* _WHAT NEEDS TO BE DONE_: What lines below contain the string "been"? List them all.

*** DATA FOR PROCESSING Section Begins ***

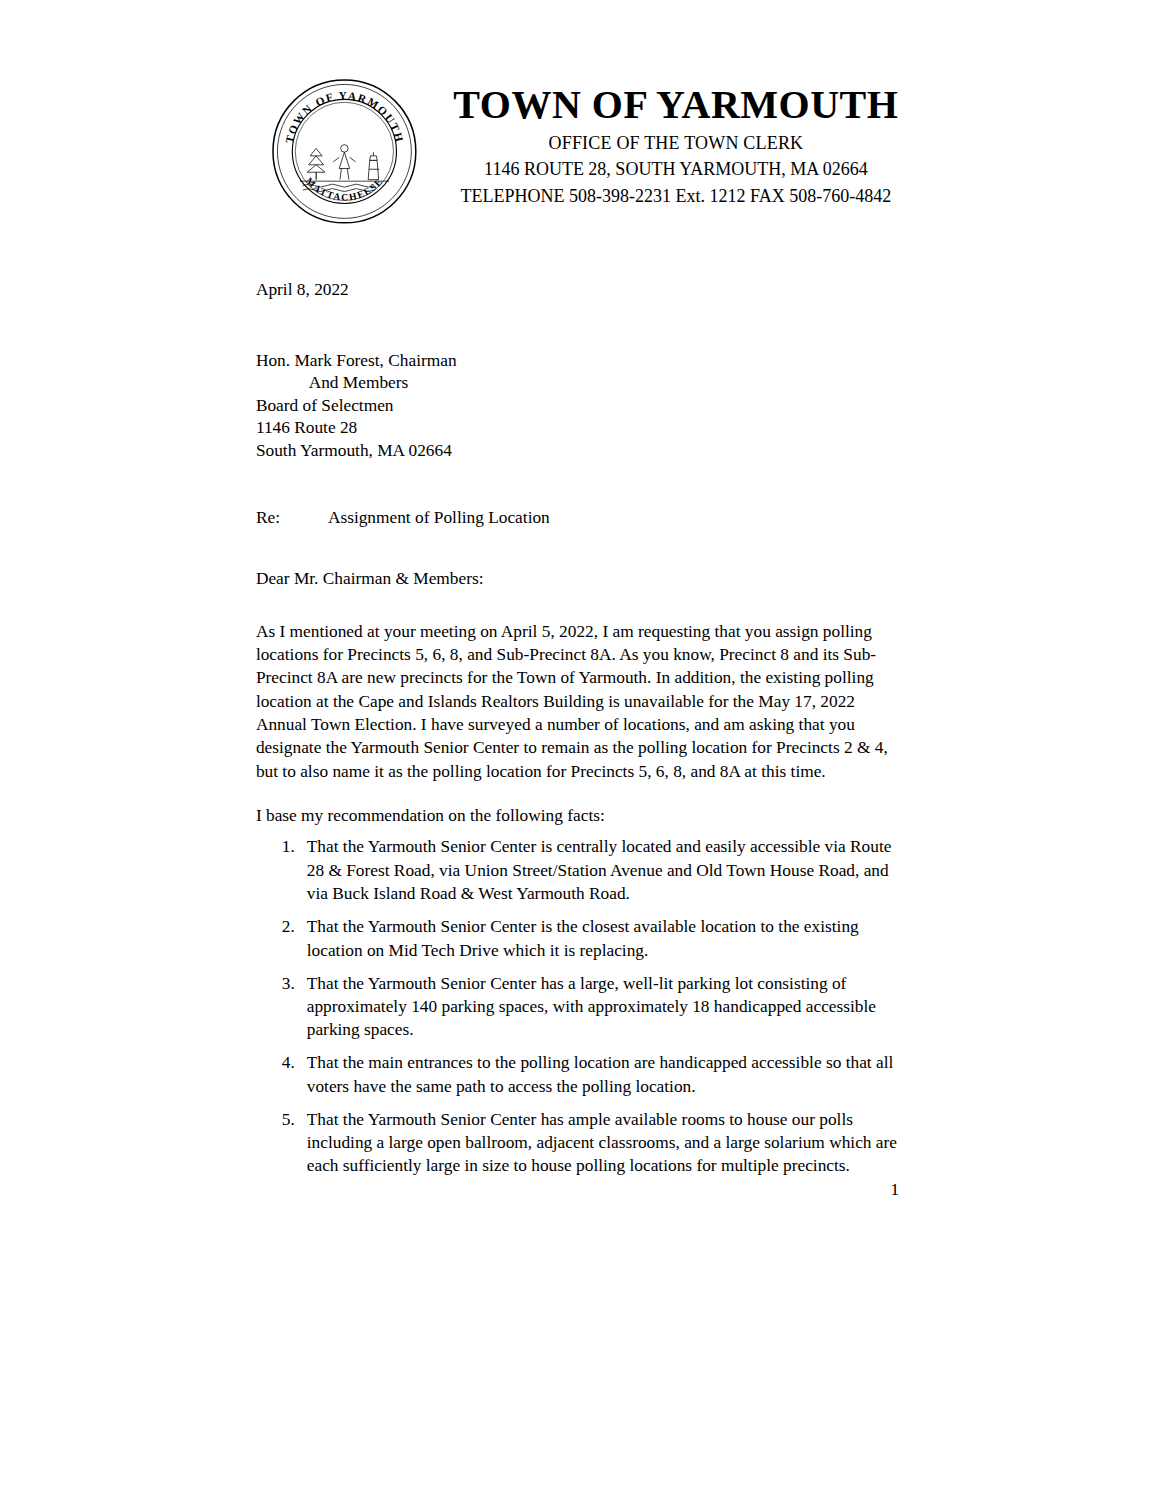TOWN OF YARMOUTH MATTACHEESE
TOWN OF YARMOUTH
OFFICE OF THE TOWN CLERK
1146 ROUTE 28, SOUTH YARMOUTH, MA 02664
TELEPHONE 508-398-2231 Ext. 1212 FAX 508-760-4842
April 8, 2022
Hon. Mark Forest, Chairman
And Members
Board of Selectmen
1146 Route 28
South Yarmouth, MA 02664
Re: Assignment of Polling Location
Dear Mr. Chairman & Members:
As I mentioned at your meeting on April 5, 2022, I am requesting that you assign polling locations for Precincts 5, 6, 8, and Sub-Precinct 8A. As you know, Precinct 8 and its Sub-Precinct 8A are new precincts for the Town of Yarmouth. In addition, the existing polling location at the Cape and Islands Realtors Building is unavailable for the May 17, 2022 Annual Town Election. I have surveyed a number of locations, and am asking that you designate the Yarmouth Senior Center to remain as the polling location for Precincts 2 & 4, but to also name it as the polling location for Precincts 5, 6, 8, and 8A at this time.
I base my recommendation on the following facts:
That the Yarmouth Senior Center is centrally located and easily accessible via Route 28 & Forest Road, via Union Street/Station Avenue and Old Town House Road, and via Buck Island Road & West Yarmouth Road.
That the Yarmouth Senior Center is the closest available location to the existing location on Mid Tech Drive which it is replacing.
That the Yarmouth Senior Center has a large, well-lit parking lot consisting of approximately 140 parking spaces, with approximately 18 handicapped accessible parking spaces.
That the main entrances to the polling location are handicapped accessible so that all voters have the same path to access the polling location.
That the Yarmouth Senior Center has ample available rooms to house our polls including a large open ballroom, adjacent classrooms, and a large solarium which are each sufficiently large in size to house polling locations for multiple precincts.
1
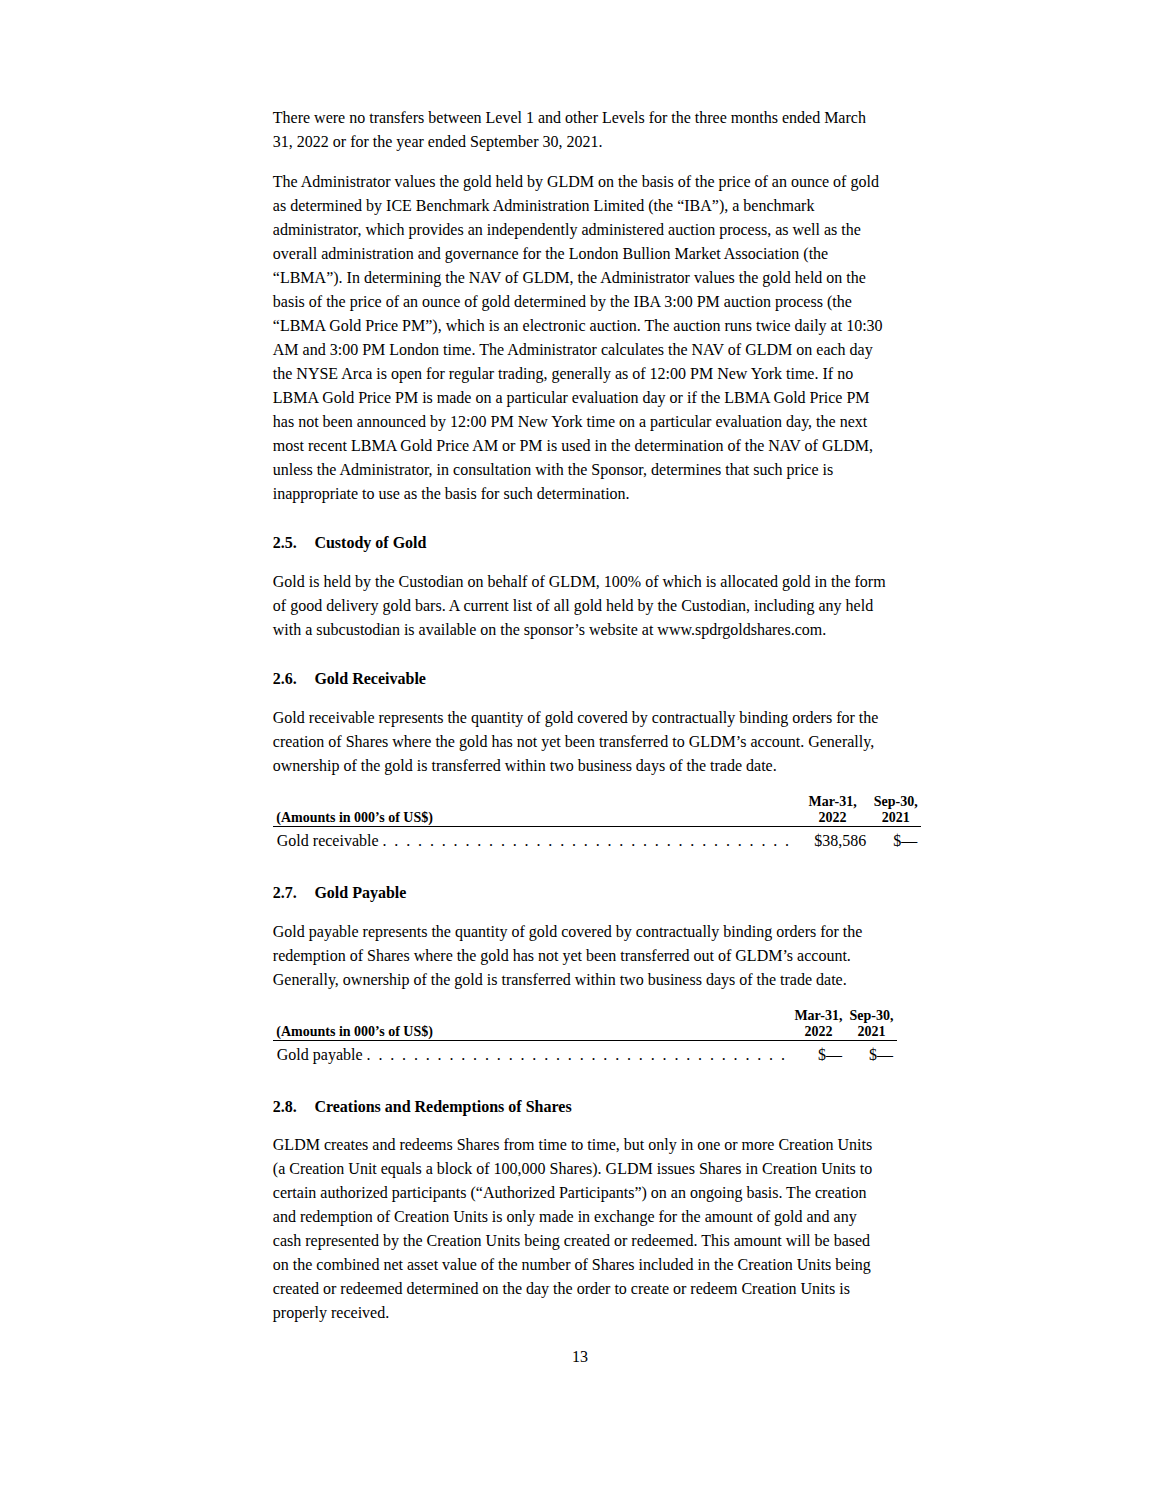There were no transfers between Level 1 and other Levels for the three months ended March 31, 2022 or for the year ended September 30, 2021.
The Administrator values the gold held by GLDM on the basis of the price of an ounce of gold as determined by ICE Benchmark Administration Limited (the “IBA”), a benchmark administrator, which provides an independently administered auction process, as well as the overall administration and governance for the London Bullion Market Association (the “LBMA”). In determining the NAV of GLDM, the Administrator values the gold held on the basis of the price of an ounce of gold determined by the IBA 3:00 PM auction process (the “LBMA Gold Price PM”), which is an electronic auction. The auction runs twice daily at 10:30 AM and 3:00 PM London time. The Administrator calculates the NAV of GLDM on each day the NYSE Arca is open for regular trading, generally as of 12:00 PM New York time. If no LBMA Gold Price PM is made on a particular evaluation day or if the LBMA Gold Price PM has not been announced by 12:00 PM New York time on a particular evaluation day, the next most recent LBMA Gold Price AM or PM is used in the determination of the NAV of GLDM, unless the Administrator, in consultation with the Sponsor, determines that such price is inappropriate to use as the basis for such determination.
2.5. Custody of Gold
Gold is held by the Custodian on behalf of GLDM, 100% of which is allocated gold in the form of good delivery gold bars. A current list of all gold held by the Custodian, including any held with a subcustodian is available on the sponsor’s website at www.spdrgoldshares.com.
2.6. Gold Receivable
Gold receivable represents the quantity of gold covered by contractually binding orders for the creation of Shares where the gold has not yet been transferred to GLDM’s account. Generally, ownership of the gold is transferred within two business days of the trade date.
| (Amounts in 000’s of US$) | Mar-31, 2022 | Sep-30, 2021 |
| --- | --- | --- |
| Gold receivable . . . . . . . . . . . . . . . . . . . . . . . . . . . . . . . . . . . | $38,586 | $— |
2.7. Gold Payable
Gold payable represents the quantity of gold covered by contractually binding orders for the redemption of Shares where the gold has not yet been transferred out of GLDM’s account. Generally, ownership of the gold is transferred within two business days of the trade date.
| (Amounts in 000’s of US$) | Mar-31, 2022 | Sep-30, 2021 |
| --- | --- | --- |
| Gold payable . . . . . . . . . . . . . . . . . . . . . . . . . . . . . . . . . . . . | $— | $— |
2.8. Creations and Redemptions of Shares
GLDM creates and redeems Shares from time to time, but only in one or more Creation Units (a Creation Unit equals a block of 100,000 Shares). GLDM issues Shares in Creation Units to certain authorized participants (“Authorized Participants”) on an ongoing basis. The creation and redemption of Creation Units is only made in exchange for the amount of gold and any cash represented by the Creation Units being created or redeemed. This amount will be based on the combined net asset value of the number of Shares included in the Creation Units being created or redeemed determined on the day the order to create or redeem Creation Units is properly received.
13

*** DATA FOR PROCESSING Section Ends ***

* _SOLUTION FOR THIS EXERCISE_:
The Administrator values the gold held by GLDM on the basis of the price of an ounce of gold as determined by ICE Benchmark Administration Limited (the “IBA”), a benchmark administrator, which provides an independently administered auction process, as well as the overall administration and governance for the London Bullion Market Association (the “LBMA”). In determining the NAV of GLDM, the Administrator values the gold held on the basis of the price of an ounce of gold determined by the IBA 3:00 PM auction process (the “LBMA Gold Price PM”), which is an electronic auction. The auction runs twice daily at 10:30 AM and 3:00 PM London time. The Administrator calculates the NAV of GLDM on each day the NYSE Arca is open for regular trading, generally as of 12:00 PM New York time. If no LBMA Gold Price PM is made on a particular evaluation day or if the LBMA Gold Price PM has not been announced by 12:00 PM New York time on a particular evaluation day, the next most recent LBMA Gold Price AM or PM is used in the determination of the NAV of GLDM, unless the Administrator, in consultation with the Sponsor, determines that such price is inappropriate to use as the basis for such determination.
Gold receivable represents the quantity of gold covered by contractually binding orders for the creation of Shares where the gold has not yet been transferred to GLDM’s account. Generally, ownership of the gold is transferred within two business days of the trade date.
Gold payable represents the quantity of gold covered by contractually binding orders for the redemption of Shares where the gold has not yet been transferred out of GLDM’s account. Generally, ownership of the gold is transferred within two business days of the trade date.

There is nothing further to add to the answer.